The amount of health coaching time spent per patient was derived from interaction forms that health coaches completed after each encounter. The health coaches were paid $19 per hour, plus benefits (30% of the FTE). The coaching program included 40 hours of training time for each health coach and the course trainer. In addition, there was ongoing mentoring and observation, estimated at 1 hour per month per coach and the trainer. Because wages are higher in San Francisco compared with the national median, cost analyses were also run using median salary data from the Bureau of Labor Statistics, which was $13.28 per hour, plus an additional 30% for benefits. The coaches shared an office of 222 square feet, which was the equivalent of three 8×9 cubicles with additional filing space; this space is consistent with government benchmarks.18 Office space was valued at a cost of $25 per square foot. Accounting databases from San Francisco General Hospital were queried to estimate the costs associated with telephones ($24/FTE/month), computer hardware, network and support ($90/FTE/month), and supplies ($50/FTE/month).
Healthcare Utilization and Costs
Our second goal was to determine the budgetary impact of the health coaching program. We tested whether the added costs of the coaches were offset by any savings in healthcare utilization within 1 year. Utilization data were obtained from clinics, health systems, and insurers. Of the 2 clinics involved in this trial, one (Site A) was an independent federally qualified health center; we obtained utilization data for primary care services from its practice management and pharmacy system. At the second clinic (Site B), utilization data—including primary care, specialty, inpatient, and emergency department (ED) care—were drawn from the health system.
The inpatient and ED care for Site A that occurred within the health system were also available through this data set; however, pharmacy data were not available for Site B. Visits to external hospitals and EDs were identified through patient report, and diagnosis and visit information was abstracted from discharge reports. For the utilization data, we estimated Medicare payments based on Current Procedural Terminology codes, when available.
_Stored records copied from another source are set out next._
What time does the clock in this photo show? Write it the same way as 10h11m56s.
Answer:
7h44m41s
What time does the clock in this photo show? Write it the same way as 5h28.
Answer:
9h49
California Medicaid (MediCal) estimated payments were used for services not covered by Medicare, namely maternal services.
Payer information was also collected for 239 participants who were covered under either MediCal or Healthy San Francisco, a local health insurance system funded by the county. This data set included inpatient, ED, outpatient, and pharmacy claims across all reporting hospitals and clinics. Of these 239 patients, 192 were covered by one of these programs for at least half of the year (at least 182 days). These data included payments or charges. To estimate costs, we used payments when available; otherwise we cost-adjusted the charges using Medicare’s hospital-specific cost-to-charge ratio.
In total, the analysis pooled utilization data from 5 data sets. We extracted data for the year prior to the intervention and for the year following randomization. We standardized costs to 2013 using the US general consumer price index. Given the possibility of duplicate records across these data sets, we examined claims for an individual based on dates, and we examined records based on the providing clinician and date. All data cleaning was blind to treatment assignment.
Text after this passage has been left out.